Assignment
The lines to repeat are those below from the one containing "52: (197, 24, 8.81)" down to the one containing "12: (520, 292, 3.41)", both included; reproduce them exactly and nothing else.

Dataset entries
═══
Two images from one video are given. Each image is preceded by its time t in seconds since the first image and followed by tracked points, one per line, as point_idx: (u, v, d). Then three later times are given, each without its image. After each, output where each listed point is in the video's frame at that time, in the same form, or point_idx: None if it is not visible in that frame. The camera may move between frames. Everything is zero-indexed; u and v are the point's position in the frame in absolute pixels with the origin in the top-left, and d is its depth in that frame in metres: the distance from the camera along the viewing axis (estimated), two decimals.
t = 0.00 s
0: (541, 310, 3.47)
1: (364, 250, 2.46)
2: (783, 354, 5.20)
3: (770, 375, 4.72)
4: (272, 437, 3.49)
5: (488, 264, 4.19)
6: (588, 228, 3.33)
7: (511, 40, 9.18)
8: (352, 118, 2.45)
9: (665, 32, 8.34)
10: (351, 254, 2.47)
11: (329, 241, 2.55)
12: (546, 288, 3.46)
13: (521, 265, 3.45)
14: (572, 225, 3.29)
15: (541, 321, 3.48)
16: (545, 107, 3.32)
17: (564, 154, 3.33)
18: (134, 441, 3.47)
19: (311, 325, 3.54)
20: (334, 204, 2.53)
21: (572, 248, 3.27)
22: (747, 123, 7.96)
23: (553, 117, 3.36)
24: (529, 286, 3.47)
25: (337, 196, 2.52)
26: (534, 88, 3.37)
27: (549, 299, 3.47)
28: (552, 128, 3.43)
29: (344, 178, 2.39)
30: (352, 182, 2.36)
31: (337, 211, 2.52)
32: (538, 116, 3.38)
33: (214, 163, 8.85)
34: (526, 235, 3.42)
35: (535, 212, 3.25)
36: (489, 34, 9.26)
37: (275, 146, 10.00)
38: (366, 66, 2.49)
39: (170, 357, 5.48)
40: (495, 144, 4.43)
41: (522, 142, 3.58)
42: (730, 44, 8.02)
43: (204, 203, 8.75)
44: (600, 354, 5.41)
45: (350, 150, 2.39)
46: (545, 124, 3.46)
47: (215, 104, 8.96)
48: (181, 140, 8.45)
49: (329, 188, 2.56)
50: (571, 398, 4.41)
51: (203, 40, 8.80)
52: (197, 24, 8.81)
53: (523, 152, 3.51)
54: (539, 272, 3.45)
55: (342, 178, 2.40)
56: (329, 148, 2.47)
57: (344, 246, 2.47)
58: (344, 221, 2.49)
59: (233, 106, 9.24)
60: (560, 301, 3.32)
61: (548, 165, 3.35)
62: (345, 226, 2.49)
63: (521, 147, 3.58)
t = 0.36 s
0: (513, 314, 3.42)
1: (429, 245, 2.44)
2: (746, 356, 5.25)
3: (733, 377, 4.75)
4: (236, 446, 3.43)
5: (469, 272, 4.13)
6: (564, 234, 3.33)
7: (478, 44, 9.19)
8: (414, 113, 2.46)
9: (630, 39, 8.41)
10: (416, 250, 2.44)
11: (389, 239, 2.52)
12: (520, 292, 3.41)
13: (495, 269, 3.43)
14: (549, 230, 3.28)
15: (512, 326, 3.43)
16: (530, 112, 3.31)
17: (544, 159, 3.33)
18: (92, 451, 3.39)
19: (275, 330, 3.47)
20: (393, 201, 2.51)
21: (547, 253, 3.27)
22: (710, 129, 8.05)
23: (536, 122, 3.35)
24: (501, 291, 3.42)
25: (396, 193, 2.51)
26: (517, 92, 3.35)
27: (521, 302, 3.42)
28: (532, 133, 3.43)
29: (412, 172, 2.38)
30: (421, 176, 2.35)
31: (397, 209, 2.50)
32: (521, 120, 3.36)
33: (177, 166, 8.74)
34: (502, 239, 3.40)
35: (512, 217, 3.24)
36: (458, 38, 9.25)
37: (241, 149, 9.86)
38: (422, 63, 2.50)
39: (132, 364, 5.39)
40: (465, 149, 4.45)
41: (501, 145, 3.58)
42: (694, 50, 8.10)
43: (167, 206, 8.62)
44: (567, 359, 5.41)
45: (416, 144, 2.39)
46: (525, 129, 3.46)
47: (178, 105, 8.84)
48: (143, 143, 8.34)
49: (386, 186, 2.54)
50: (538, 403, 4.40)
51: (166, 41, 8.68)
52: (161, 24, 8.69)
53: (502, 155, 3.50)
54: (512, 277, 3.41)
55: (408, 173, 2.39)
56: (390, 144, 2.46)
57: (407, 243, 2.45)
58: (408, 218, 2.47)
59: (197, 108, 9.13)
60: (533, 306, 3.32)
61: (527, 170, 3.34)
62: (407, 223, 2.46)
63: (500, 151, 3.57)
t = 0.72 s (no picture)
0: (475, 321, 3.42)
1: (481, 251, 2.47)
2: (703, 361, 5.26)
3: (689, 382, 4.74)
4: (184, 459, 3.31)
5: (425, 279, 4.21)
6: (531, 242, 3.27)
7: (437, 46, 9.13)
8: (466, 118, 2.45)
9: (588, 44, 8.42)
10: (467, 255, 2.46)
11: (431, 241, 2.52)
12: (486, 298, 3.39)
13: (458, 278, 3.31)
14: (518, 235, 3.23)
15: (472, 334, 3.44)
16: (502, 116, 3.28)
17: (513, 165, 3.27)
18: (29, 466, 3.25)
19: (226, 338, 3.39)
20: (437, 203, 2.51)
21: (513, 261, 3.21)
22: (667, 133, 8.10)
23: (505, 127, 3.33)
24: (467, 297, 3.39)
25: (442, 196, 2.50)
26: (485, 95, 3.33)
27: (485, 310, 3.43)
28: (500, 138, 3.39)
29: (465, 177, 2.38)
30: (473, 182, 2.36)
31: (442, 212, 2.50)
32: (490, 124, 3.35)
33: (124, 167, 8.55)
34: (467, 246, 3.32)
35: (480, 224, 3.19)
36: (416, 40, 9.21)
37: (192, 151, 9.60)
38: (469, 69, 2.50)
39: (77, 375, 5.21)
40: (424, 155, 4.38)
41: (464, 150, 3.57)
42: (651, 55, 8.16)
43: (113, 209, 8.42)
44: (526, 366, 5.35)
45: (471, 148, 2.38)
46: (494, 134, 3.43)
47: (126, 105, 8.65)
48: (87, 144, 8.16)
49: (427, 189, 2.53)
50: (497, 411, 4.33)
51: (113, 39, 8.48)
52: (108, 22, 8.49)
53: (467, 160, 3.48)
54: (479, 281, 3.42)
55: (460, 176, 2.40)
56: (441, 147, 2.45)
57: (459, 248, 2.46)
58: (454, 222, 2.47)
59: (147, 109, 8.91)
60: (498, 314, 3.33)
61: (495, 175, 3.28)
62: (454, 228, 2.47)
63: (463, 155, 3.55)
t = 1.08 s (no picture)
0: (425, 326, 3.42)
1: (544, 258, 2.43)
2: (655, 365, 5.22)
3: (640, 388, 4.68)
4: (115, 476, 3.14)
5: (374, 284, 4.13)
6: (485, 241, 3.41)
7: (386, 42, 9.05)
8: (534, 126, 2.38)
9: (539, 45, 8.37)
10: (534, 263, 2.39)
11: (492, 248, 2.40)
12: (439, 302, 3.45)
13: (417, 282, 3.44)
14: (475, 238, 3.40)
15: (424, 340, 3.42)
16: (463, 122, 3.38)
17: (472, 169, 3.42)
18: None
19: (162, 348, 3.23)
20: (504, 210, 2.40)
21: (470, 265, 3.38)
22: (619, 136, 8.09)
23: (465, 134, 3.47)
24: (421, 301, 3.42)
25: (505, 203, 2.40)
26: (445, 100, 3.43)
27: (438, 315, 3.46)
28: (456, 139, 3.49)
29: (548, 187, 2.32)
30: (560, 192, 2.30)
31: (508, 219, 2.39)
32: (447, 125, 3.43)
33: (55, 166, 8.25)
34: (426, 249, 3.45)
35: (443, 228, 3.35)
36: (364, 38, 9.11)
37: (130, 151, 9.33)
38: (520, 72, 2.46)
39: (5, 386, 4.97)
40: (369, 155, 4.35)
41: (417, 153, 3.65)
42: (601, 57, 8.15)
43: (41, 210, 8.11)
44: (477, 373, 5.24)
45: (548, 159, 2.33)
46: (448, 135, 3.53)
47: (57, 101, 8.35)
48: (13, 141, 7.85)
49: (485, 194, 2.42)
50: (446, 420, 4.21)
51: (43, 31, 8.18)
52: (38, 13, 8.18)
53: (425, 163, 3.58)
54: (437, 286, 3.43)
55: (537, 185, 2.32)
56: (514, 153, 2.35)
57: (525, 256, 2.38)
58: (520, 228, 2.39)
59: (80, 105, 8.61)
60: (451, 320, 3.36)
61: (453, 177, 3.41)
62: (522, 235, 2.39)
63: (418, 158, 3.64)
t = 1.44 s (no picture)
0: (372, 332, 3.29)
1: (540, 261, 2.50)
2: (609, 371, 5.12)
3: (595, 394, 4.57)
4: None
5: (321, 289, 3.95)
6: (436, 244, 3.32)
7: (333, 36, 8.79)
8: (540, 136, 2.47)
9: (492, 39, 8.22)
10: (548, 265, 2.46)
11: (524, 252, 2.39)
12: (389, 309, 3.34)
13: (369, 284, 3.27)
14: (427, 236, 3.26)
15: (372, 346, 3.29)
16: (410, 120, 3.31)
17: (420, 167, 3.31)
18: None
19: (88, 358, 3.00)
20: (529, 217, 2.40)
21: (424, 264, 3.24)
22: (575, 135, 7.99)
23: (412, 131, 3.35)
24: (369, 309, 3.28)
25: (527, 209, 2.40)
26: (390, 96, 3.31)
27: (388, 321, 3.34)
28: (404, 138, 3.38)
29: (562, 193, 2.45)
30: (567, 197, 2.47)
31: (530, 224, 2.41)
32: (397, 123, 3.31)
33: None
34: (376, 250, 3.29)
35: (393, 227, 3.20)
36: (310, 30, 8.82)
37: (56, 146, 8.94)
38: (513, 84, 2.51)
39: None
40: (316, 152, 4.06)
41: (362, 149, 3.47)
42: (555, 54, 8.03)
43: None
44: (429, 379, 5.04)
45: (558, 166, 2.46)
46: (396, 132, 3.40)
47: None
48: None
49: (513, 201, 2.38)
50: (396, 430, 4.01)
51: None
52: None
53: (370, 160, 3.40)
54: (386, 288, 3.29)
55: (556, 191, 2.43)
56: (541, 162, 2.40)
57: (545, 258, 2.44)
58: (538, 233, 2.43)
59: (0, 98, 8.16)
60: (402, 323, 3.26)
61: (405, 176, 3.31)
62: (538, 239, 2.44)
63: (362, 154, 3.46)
═══
Result for this task
52: (197, 24, 8.81)
53: (523, 152, 3.51)
54: (539, 272, 3.45)
55: (342, 178, 2.40)
56: (329, 148, 2.47)
57: (344, 246, 2.47)
58: (344, 221, 2.49)
59: (233, 106, 9.24)
60: (560, 301, 3.32)
61: (548, 165, 3.35)
62: (345, 226, 2.49)
63: (521, 147, 3.58)
t = 0.36 s
0: (513, 314, 3.42)
1: (429, 245, 2.44)
2: (746, 356, 5.25)
3: (733, 377, 4.75)
4: (236, 446, 3.43)
5: (469, 272, 4.13)
6: (564, 234, 3.33)
7: (478, 44, 9.19)
8: (414, 113, 2.46)
9: (630, 39, 8.41)
10: (416, 250, 2.44)
11: (389, 239, 2.52)
12: (520, 292, 3.41)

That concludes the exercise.